Essa falta de correspondência constitui um dos principais indícios coletados pelos investigadores, que tentam determinar se existiu um circuito de dinheiro opaco paralelo aos movimentos bancários ordinários.
Servinabar, ao serviço dos pagamentos de Cerdán
O relatório também atribui à Servinabar um papel central na operativa econômica do antigo número três do PSOE. Segundo a UCO, Cerdán teria recorrido à empresa para ordenar ou canalizar pagamentos sem necessidade de realizá-los diretamente de suas próprias contas.
A relação entre ambos não se limitaria, portanto, aos gastos pessoais e familiares que a sociedade assumiu durante vários anos. Os investigadores consideram que Cerdán tinha capacidade para pedir a Antxón Alonso que Servinabar realizasse determinadas transferências ou abonasse gastos por indicação sua.
Entre os episódios já incorporados à investigação figura uma transferência de 4.500 euros realizada por Servinabar à fundação Fiadelso, presidida então por José Luis Ábalos.
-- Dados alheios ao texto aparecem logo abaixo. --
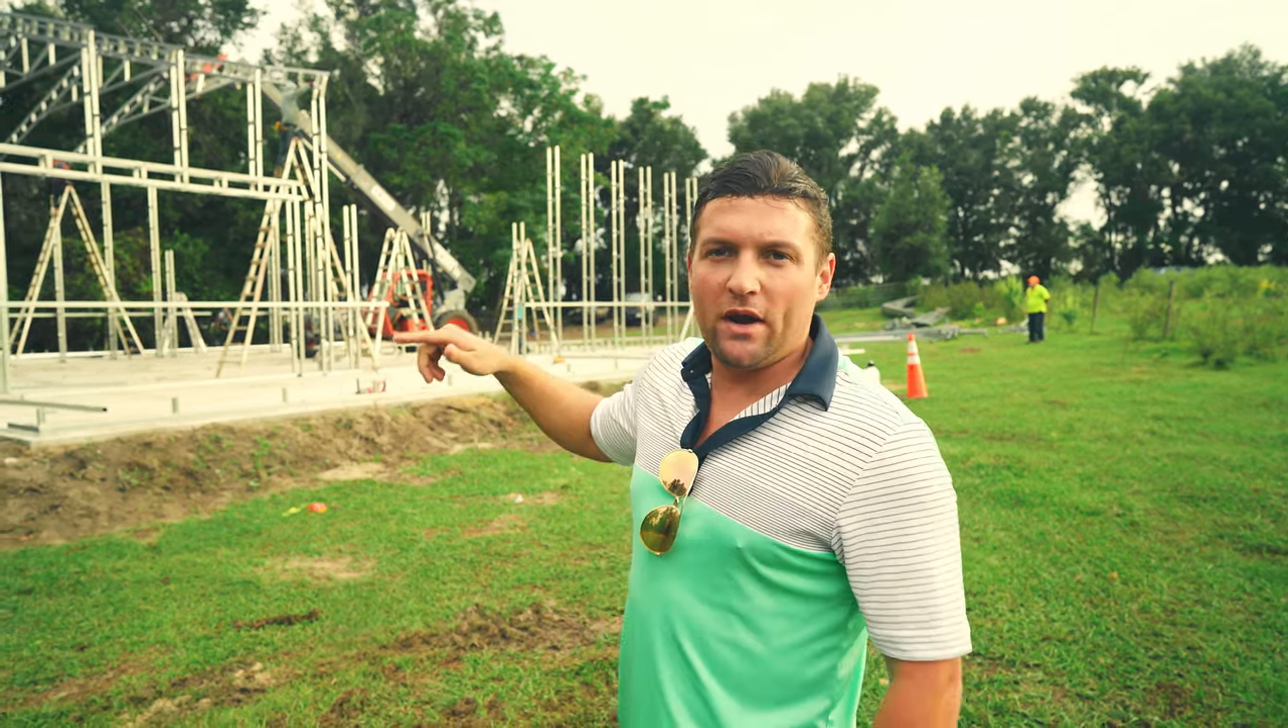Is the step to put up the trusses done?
No.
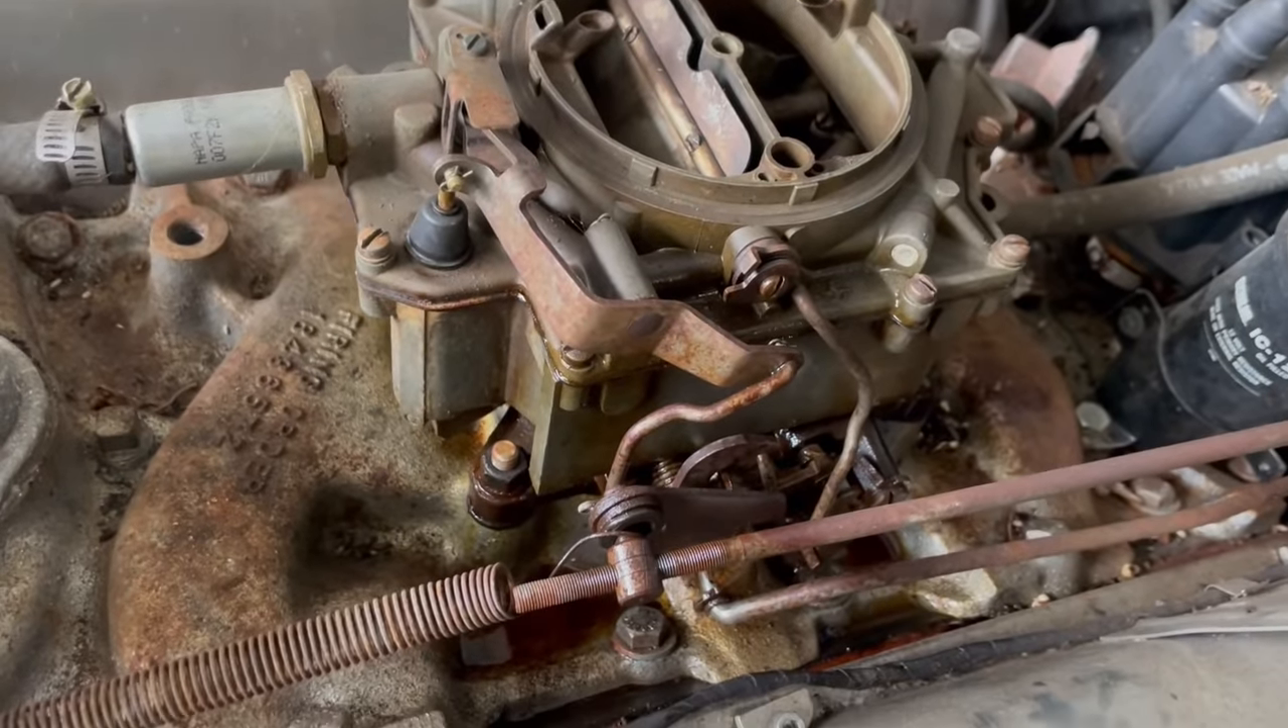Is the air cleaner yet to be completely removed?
No.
A operação se produziu depois que a filha do ex-ministro reclamou o dinheiro e Cerdán trasladou o pedido a Alonso.
Para a UCO, esse tipo de operações evidencia que o ex-dirigente socialista dispunha de uma capacidade de decisão sobre o dinheiro da empresa dificilmente compatível com uma mera relação pessoal com seu administrador.
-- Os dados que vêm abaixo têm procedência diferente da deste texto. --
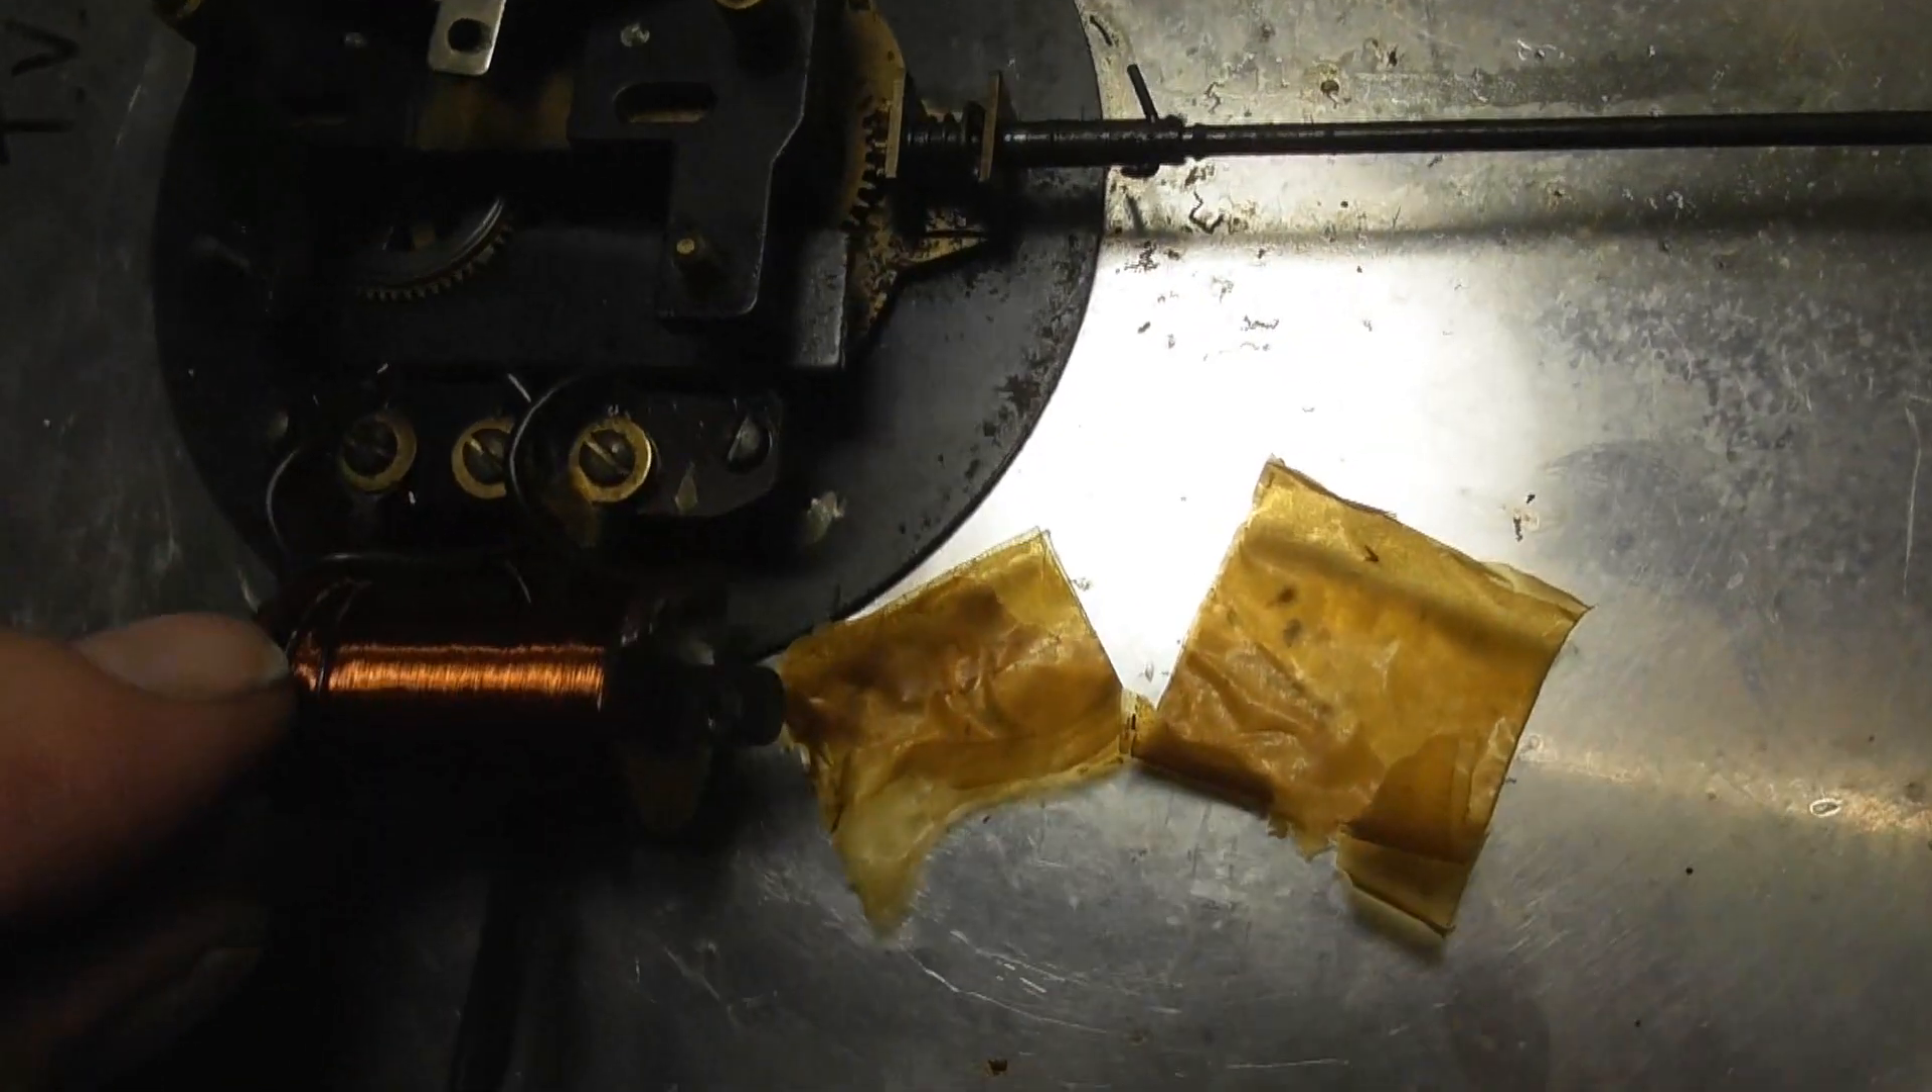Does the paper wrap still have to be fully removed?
No.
O contrato por 45% de Servinabar
A Guarda Civil encontrou durante o registro do domicílio de Antxón Alonso um contrato privado datado de 1 de junho de 2016 pelo qual Cerdán teria adquirido 1.350 participações de Servinabar. O pacote representava 45% da sociedade e tinha um preço de 6.000 euros.
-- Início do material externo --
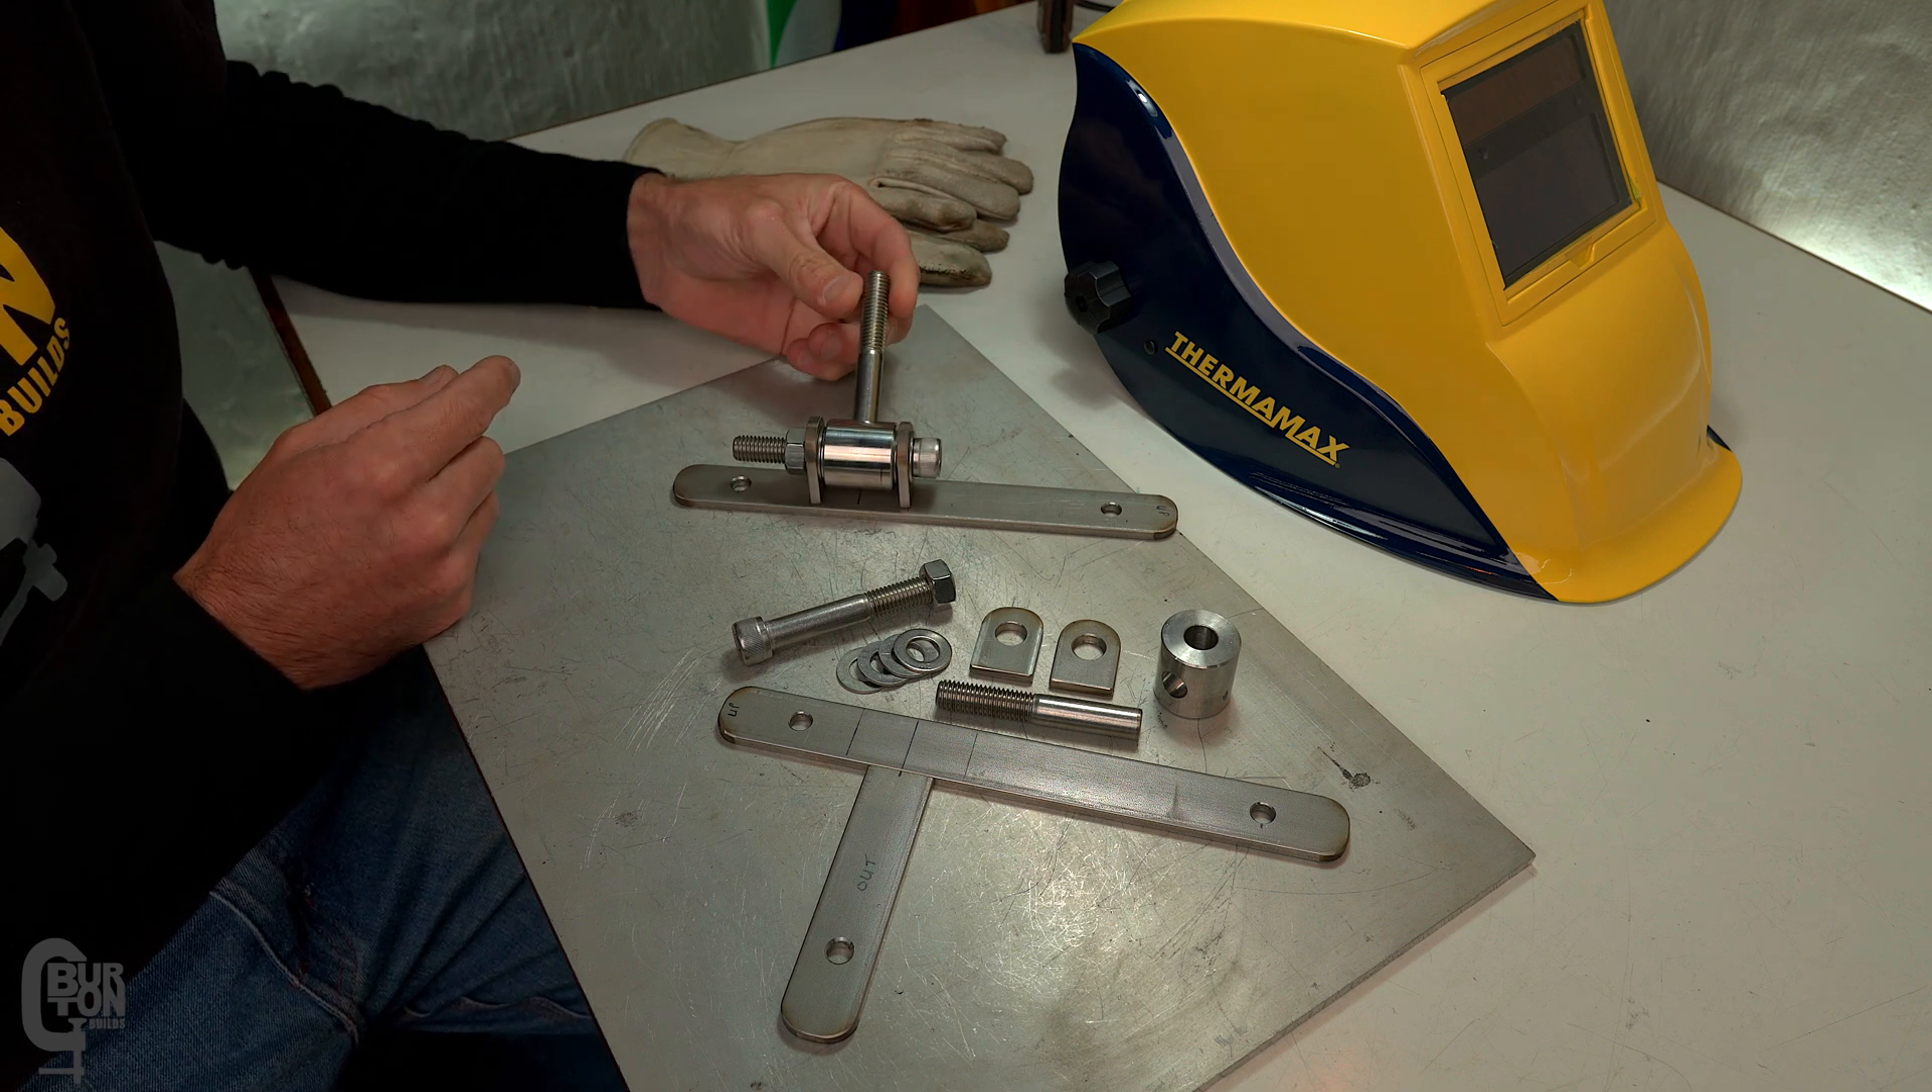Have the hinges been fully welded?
No.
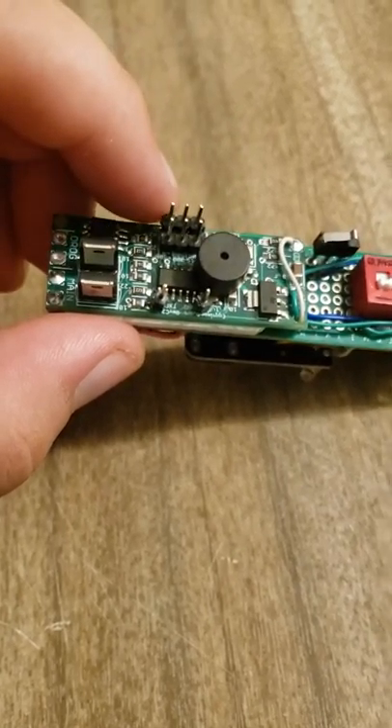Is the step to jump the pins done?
No.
A defesa de Cerdán sustenta que aquele documento nunca foi elevado a escritura pública nem teve efeitos jurídicos. O ex-secretário de Organização também nega ter sido proprietário da empresa.
No entanto, a UCO considera que o contrato, unido aos pagamentos ordenados por Cerdán e aos benefícios pessoais assumidos pela mercantil, permite atribuir-lhe uma vinculação real com Servinabar.
Aluguéis, móveis, viagens e um cartão de empresa
Os investigadores já haviam documentado que Servinabar pagou gastos pessoais de Cerdán e de sua família. Entre eles aparecem o aluguel de residências em Madrid, a compra de mobiliário, viagens, restaurantes e compras realizadas mediante um cartão bancário da sociedade.
A empresa também efetuou pagamentos ou contratações vinculados à esposa, à irmã e ao cunhado do antigo dirigente socialista. A UCO sustenta que Cerdán e seu entorno familiar foram beneficiários econômicos da mercantil durante vários anos.
Servinabar transferiu, além disso, mais de 367.000 euros entre 2020 e 2025 à cooperativa Erkolan, que contratou Belén Cerdán, irmã do ex-secretário de Organização. A Guarda Civil investiga se esses fundos serviram para financiar indiretamente sua remuneração.
A conexão entre Servinabar e Acciona
A relevância da Servinabar reside também na origem de suas receitas. Segundo outro relatório da UCO, cerca de 75% do dinheiro recebido pela sociedade procedia de sua relação comercial com a Acciona, principalmente através de contratos e uniões temporárias de empresas vinculadas a obras públicas.
Os investigadores mantêm que Servinabar cobrava aproximadamente 2% de determinadas adjudicações obtidas pela Acciona e analisam se esses pagamentos encobriam comissões por contratos supostamente manipulados.
Cerdán teria agido, segundo a tese policial, como elo entre a construtora, a Administração e o emaranhado empresarial. A investigação alcança também vários antigos diretores da Acciona e os empresários que participaram das sociedades sob suspeita.
Cerdán nega as acusações da UCO
Santos Cerdán mantém sua inocência e rejeita ter cobrado comissões, controlado a Servinabar ou participado na manipulação de contratos públicos. O ex-dirigente socialista qualificou os relatórios da Guarda Civil de “especulações policiais” e, mais recentemente, de “ficção científica”.
Será o juiz Leopoldo Puente quem avaliará os indícios apresentados pela UCO e determinará seu alcance dentro da causa por supostos crimes de organização criminosa, corrupção, tráfico de influências e lavagem de dinheiro.